▶ PROMPT 1
Name every field of research that the Critical Social AI page says the group's members work in.
▶ PROMPT 2
Duplicate the part of the Critical Social AI page that begins at the words "As AI-enabled tools" and stops after "researchers must navigate.".
▶ PROMPT 3
Go on with the Critical Social AI page, picking up after its final sentence.

───── GIVEN PASSAGE

About Us
Who we are and what we work on
Critical Social AI (CritSocAI) is a group of socially-conscious researchers working in diverse fields, from the social sciences and humanities to computer science and engineering. Our aim is to constructively challenge—and animate—the interactions AI plays on research with and for humans.
As AI-enabled tools rapidly become integral to daily personal and professional routines, it is imperative that researchers consider their profound effects on our work practices and outcomes. These tools, which vary widely in functionality, accuracy, and user-friendliness, are predominantly designed by and for those in highly technical fields. Consequently, scholars in the social sciences and humanities are often excluded from critical conversations about how, and why, AI tools should be designed and used. The rise of generative AI is thus already fundamentally altering both the processes and the products of socially-focused scholarship, impacting everything from research methods and final outputs to how we ensure that research is socially beneficial. This presents unique challenges that responsible researchers must navigate.

──────────
───── DATA TO EXAMINE

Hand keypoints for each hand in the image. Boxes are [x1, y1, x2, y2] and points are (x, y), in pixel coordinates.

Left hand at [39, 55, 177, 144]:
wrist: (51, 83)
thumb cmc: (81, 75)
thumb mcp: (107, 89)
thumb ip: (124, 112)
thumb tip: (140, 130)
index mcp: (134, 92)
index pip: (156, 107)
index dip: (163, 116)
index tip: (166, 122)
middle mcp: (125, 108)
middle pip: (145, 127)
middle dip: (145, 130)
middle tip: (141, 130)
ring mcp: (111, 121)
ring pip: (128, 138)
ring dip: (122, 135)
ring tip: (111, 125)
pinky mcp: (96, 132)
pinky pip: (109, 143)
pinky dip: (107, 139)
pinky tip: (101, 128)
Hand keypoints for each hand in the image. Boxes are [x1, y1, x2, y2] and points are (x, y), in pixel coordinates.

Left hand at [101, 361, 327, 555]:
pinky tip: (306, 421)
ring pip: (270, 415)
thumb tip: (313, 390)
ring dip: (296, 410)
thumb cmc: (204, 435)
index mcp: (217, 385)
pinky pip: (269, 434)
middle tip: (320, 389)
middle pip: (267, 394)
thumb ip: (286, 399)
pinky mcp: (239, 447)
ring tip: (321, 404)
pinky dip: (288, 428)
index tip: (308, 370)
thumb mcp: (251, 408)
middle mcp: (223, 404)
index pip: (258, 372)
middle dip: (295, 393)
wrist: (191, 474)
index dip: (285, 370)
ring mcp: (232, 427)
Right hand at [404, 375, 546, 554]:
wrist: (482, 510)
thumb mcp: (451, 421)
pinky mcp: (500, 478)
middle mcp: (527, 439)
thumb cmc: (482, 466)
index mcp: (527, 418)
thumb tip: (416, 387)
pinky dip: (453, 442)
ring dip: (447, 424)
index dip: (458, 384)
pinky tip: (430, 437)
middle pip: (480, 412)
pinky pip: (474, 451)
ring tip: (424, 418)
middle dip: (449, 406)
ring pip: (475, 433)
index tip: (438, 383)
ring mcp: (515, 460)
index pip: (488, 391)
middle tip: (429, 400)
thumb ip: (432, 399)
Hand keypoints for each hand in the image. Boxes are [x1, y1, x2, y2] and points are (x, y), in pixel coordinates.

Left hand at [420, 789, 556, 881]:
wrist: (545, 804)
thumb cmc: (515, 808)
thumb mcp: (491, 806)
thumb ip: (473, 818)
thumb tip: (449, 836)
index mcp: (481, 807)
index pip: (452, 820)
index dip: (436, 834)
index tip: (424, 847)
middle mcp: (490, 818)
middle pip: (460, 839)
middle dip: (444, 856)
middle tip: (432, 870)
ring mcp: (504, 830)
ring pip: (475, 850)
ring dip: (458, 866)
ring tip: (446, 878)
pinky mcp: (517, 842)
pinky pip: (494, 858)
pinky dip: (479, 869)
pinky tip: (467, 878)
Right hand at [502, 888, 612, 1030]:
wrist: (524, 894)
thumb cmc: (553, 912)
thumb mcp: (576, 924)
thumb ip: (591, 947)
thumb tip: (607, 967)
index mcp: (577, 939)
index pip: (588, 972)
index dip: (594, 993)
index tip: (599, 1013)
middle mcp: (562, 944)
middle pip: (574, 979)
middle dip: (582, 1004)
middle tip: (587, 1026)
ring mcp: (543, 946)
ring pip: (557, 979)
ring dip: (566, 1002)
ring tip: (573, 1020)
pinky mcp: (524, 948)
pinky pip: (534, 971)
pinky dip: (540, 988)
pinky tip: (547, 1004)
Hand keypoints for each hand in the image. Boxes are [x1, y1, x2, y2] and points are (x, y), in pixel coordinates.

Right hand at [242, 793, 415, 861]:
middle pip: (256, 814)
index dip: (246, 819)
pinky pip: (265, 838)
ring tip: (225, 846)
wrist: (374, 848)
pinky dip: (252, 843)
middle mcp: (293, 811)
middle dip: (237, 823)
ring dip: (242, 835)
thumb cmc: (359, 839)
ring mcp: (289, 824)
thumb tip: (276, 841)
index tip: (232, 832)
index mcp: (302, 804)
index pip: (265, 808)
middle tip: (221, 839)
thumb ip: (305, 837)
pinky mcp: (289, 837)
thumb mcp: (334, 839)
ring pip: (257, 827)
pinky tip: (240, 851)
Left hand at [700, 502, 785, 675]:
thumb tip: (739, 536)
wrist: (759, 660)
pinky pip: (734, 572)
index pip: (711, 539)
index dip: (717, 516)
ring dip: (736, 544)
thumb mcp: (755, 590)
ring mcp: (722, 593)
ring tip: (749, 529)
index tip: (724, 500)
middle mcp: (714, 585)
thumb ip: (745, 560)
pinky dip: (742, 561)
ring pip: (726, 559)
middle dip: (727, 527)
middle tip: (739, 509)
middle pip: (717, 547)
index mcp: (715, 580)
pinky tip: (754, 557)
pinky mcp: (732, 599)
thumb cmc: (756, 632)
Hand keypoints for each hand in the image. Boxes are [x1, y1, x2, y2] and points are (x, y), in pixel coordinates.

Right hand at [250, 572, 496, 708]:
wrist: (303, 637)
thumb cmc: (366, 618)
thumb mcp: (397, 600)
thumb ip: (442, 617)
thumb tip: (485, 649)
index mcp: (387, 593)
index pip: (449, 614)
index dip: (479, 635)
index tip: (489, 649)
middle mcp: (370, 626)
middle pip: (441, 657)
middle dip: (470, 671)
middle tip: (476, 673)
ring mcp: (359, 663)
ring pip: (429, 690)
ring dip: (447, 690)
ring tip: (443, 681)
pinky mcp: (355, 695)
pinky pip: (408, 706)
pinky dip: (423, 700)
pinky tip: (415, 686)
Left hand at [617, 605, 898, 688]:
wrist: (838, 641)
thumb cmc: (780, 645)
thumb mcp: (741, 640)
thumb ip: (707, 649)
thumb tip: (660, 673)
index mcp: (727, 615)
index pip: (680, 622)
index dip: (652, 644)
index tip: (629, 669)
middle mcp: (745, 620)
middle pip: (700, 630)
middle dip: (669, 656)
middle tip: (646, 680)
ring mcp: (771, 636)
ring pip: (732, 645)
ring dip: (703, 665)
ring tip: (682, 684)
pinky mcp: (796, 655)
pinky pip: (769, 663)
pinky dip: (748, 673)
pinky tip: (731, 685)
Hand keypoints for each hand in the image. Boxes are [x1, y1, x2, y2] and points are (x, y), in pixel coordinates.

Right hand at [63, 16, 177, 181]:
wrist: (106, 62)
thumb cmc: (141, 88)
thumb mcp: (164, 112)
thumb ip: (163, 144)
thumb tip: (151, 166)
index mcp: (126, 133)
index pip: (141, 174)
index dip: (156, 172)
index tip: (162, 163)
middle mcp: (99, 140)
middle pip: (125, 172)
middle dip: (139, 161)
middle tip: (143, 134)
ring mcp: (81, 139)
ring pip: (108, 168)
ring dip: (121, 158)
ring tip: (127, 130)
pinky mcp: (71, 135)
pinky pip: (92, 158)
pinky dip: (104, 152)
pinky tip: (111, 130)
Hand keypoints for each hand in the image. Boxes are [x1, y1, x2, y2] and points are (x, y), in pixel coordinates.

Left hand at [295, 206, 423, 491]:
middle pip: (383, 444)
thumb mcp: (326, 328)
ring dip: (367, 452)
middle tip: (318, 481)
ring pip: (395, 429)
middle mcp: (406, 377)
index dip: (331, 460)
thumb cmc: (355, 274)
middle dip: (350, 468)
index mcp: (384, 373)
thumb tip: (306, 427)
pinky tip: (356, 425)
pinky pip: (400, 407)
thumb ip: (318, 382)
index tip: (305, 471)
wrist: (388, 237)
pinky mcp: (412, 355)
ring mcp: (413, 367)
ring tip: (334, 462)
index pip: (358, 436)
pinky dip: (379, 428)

──────────

▶ ANSWER SPACE 1
social sciences, humanities, computer science, engineering

▶ ANSWER SPACE 2
As AI-enabled tools rapidly become integral to daily personal and professional routines, it is imperative that researchers consider their profound effects on our work practices and outcomes. These tools, which vary widely in functionality, accuracy, and user-friendliness, are predominantly designed by and for those in highly technical fields. Consequently, scholars in the social sciences and humanities are often excluded from critical conversations about how, and why, AI tools should be designed and used. The rise of generative AI is thus already fundamentally altering both the processes and the products of socially-focused scholarship, impacting everything from research methods and final outputs to how we ensure that research is socially beneficial. This presents unique challenges that responsible researchers must navigate.

▶ ANSWER SPACE 3
Critical Social AI is positioned neither as techno-optimist nor techno-pessimist. Instead, we adopt a critically engaged stance. We are interested in expanding our working knowledge of the potential pitfalls and benefits of AI. We believe that these tools should complement rather than replace human research labour, and we seek to promote a cognizant, self-reflective use of AI rather than the passive consumption of its outputs.
The goals of CritSocAI are threefold:
- Advocating for the maintenance of high-quality research standards as AI technologies continue to develop, and reconsidering how AI can support “slow” and “careful” scholarship.
- Publishing works in academic outlets on the use of AI in spaces including (but not limited to) higher education, the research process (including responsible use guidelines), and society more broadly.
- Illuminating how AI development and deployment unevenly affect different communities and epistemic traditions, fostering practices that reveal how technologies can (re)produce various forms of inequality—both old and new.